Нас ввели в низкую комнату с мелодично пыхтевшей фаянсовой печкой. Пол был посыпан желтым песочком. По стенам висело несколько гравюр в рамках. Столы и стулья были немецкой формы, а на стол подавали рослые и сильные служанки. Сколько времени я не встречал женской прислуги в такого рода местах за работой, которая как раз представляется уделом женского пола: в России, как и на Востоке, только мужчины занимаются обслуживанием посетителей, по крайней мере в общественных местах.
Еда тоже изменилась. Вместо щей, икры, огурцов, рябчиков, судаков на столе появились суп с пивом, телятина с коринкой, заяц в желе из смородины и сентиментальные немецкие кондитерские изделия. Все изменилось: форма рюмок, ножей, вилок. Тысяча мелких деталей, которые слишком долго описывать, на каждом шагу свидетельствовали о том, что мы приехали в другую страну. Плотно поев, мы выпили бордо, оказавшегося превосходным, несмотря на его очень уж пышную этикетку с отсвечивающими металлическим блеском буквами, и рудехеймского пива, налитого в кружки изумрудного цвета.
За обедом мы тщетно призывали себя удержаться от жадности, чтобы не умереть от заворота кишок, как это случается с людьми, потерпевшими кораблекрушение и подобранными на плоту, когда они уже съели свои тощие запасы сухарей, ботинки, резинки и т. д.
Благоразумия ради мы должны были только выпить чашку бульона и съесть обмакнутый в малагу марципан, чтобы постепенно приучить себя к пище. Да где там! Ужин уже был в наших желудках, не вынимать же его оттуда. Главное, чтобы он не причинил нам страданий и угрызений совести.
Одежда на людях тоже изменилась. Последние тулупы мы видели в Ковно. Типы людей, как и одежды, стали другими. Задумчивые, отрешенные, мягкие лица русских сменились строгими, металлически резкими, надутыми лицами пруссаков. Совершенно другая раса. Приплюснутая на лбу маленькая каскетка с козырьком, короткая куртка и узкие в коленях и широкие книзу штаны, в зубах — фарфоровая или пенковая трубка или янтарный мундштук, странно согнутый коленцем, куда под прямым углом вставляется сигара. Таковыми на первой же почтовой станции предстали передо мною пруссаки. Они не удивили меня, я уже их знал.
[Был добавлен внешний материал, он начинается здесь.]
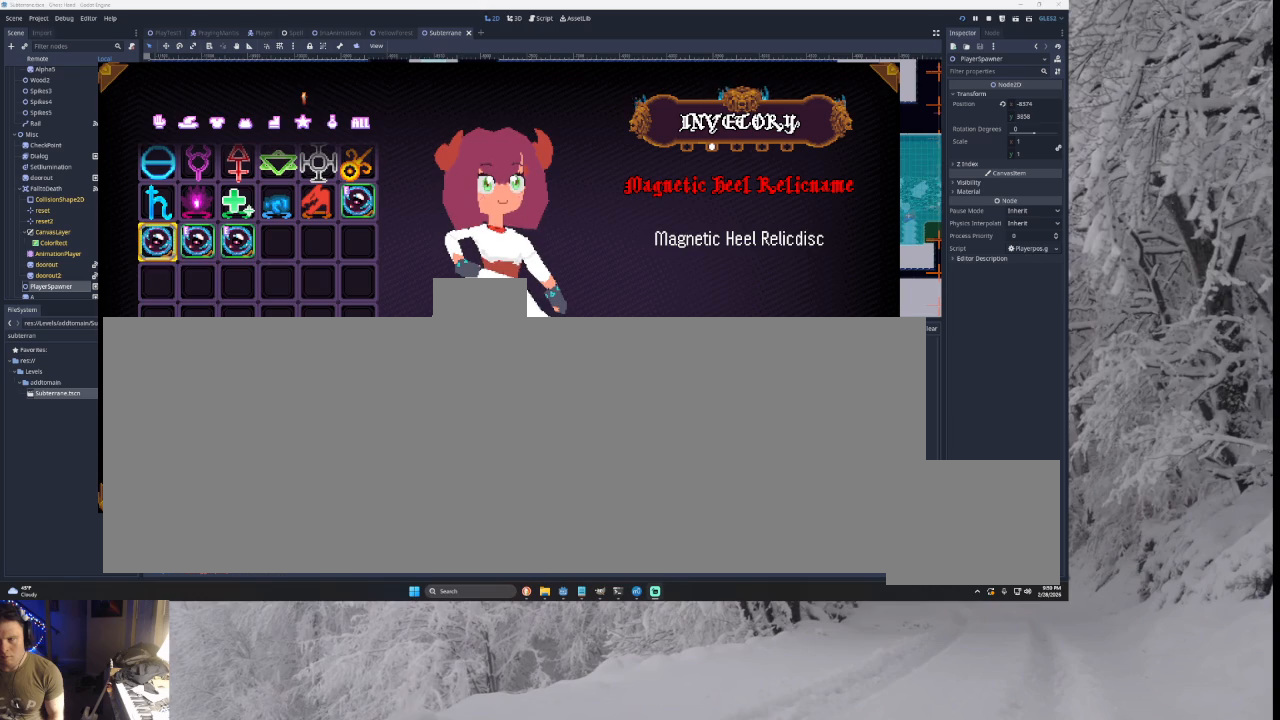
{"buttons": [], "left_stick": "center", "right_stick": "center", "events": [[100, "SQUARE", "down"], [133, "SQUARE", "up"], [267, "SQUARE", "down"], [367, "SQUARE", "up"]]}
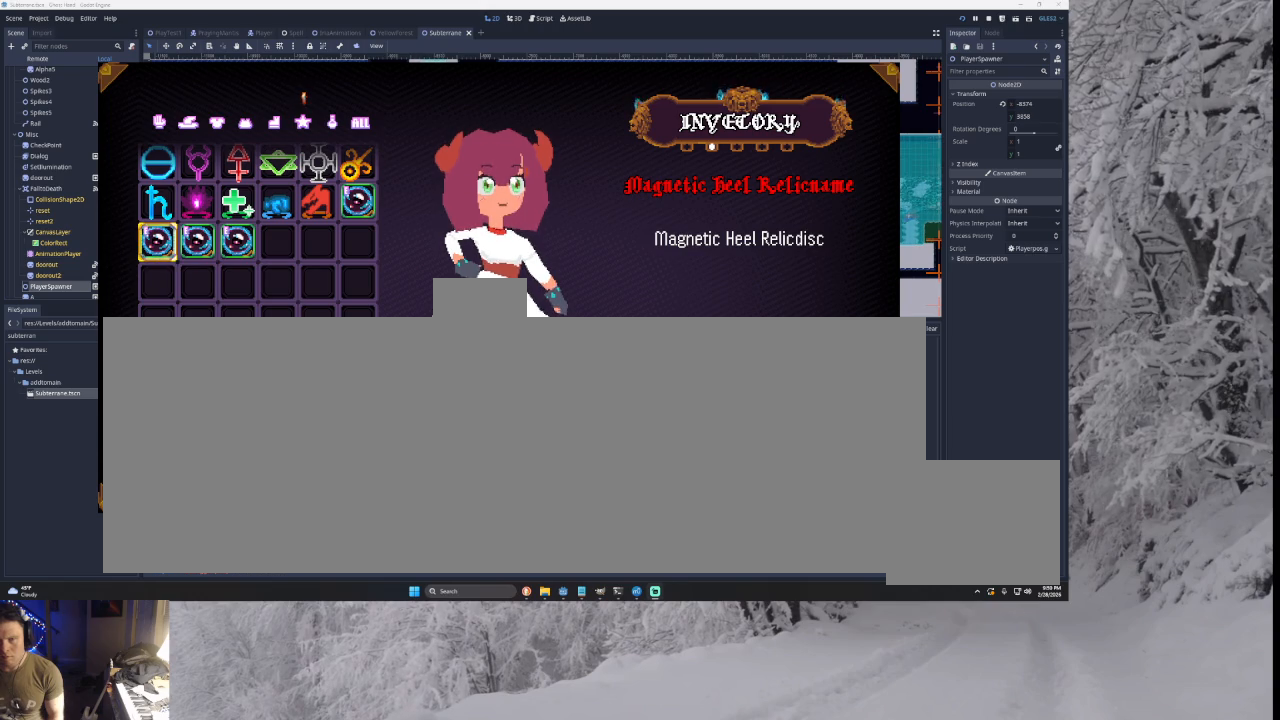
{"buttons": [], "left_stick": "center", "right_stick": "center", "events": []}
Карета, в которой мы поехали дальше, походила на маленький омнибус, которым пользуются в прусских замках, когда едут на железнодорожную станцию встречать гостей к обеду. Карета, как положено, была обита изнутри, плотно закрыта и мягко подвешена на рессорах, по крайней мере так мне показалось после езды в телеге, которая является самой настоящей средневековой пыткой на дыбе.